While execs vowed to find a possible way forward with subgroup analysis, the results didn’t leave much room for hope. Neither the 0.46% or 0.12% concentrations of ATI-502 proved superior to placebo in improving scalp hair coverage — at least not in a statistically significant way. In fact, an unexpectedly effective vehicle outperformed the lower dose on several endpoints, which were alternative measurements of hair loss severity.
“We are surprised and extremely disappointed by the results of this Phase 2 trial,” president and CEO Neal Walker said in a statement.
So were investors. Aclaris’ stock $ACRS has tumbled 32.58% since the announcement Wednesday at market close and now sits at $3.00.

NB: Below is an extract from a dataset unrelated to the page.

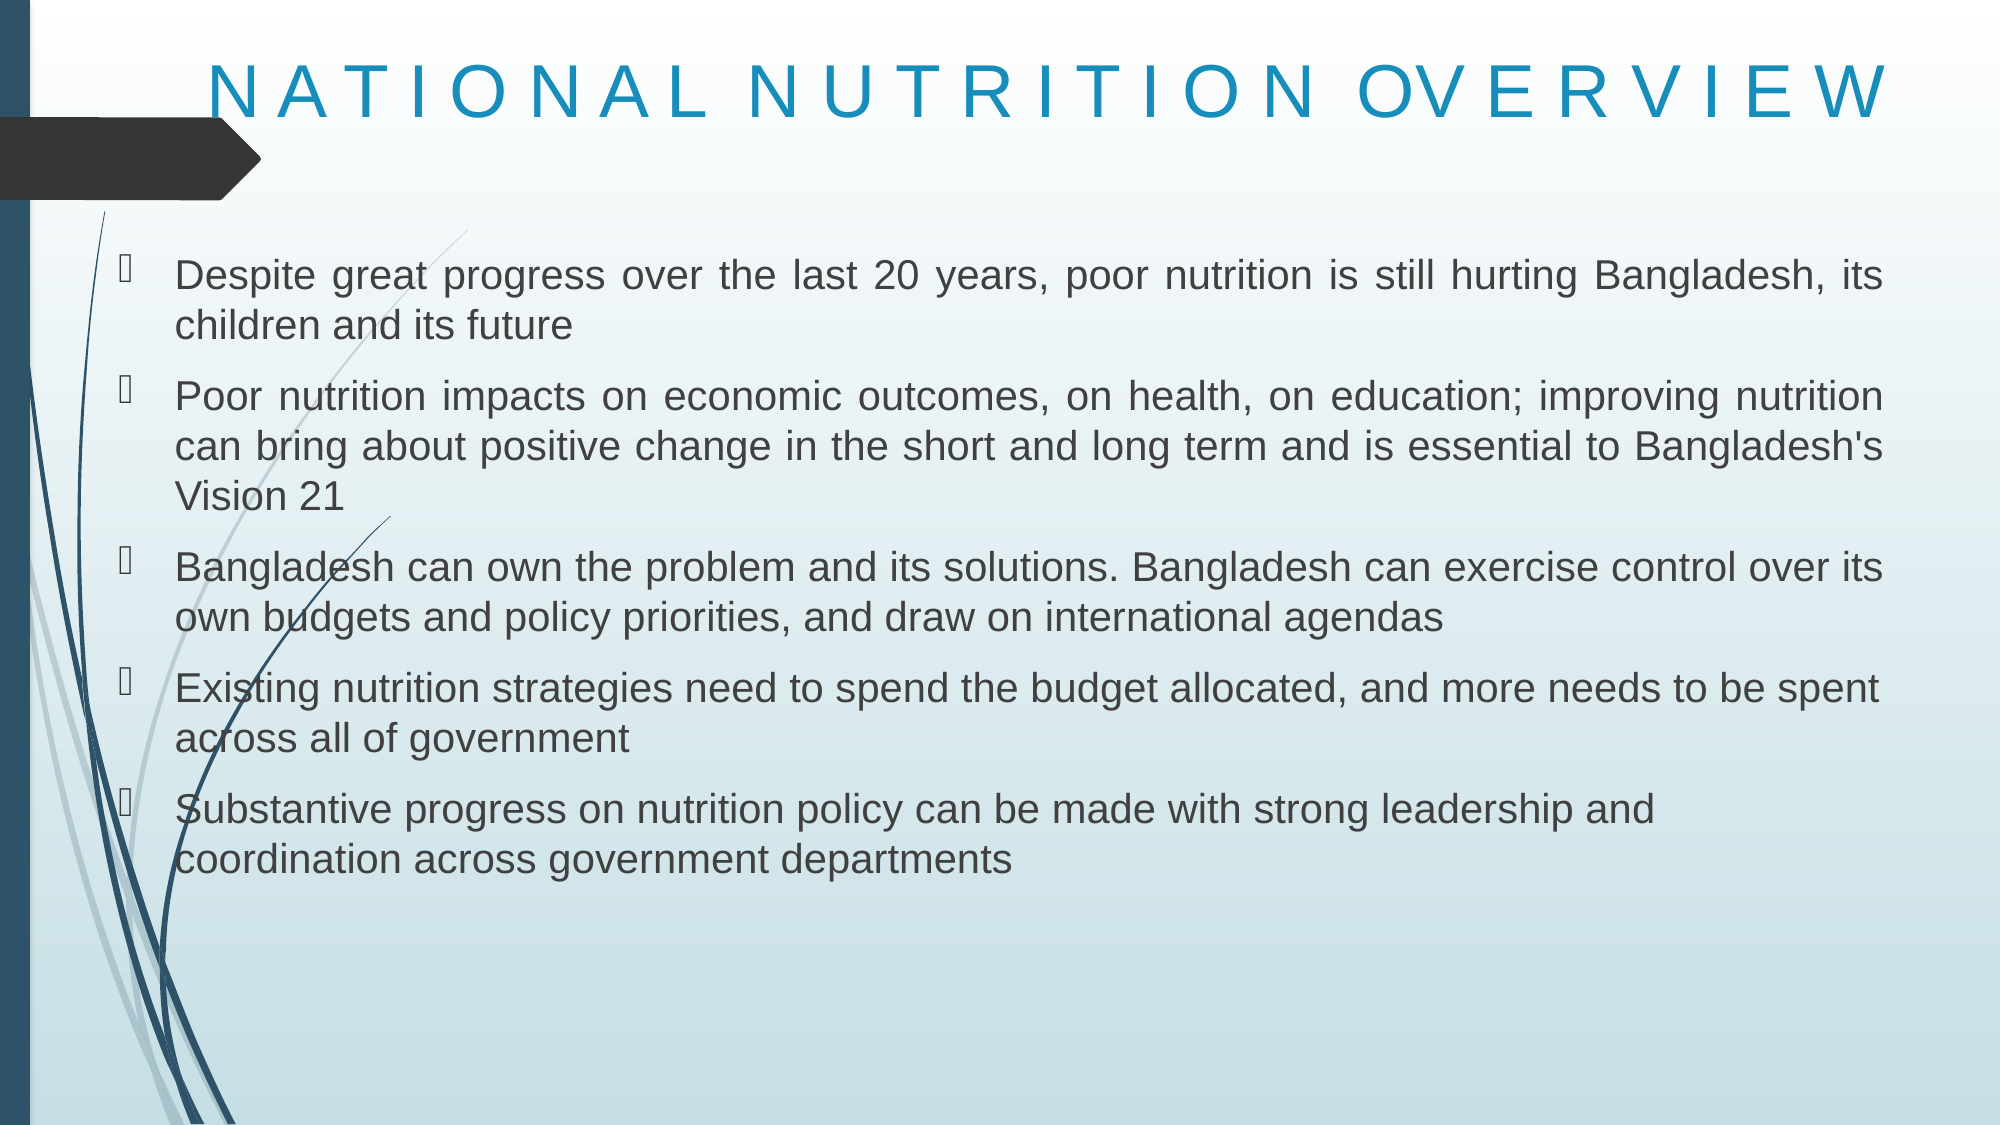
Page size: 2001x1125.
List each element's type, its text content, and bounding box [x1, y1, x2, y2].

It continues a downward trajectory triggered by the FDA’s request for Aclaris to pull a promotional video on a different treatment several days ago, stating that the ad “makes false or misleading claims” regarding their hydrogen peroxide topical solution, Eskata, for raised seborrheic keratoses.
Aclaris is now pinning its hopes on the upcoming Phase II readout of ATI-501, an oral JAK1/JAK3 inhibitor that goes after the same disease. The basic mechanism remains the same — stopping T cells from launching an attack on follicle cells — but the hope is it will work for more severe patients.
Both ATI-501 and ATI-502 were subjects of a 2017 license agreement, where Aclaris paid Rigel $8 million upfront for worldwide rights.
“From a hair loss perspective we still remain focused on the category broadly and look forward to the results of the oral work later this year,” a subdued Walker told an analyst on a conference call.
While the biotech also counts a “soft topical” JAK in its arsenal — obtained from a $20 million buyout of St. Louis-based Confluence Life Sciences — Walker said they are more interested in deploying it for other types of hair loss as well as atopic dermatitis.
Aclaris is also testing ATI-502 for vitiligo, androgenetic alopecia and atopic dermatitis while awaiting Phase III results for A-101, a topical therapy for common warts.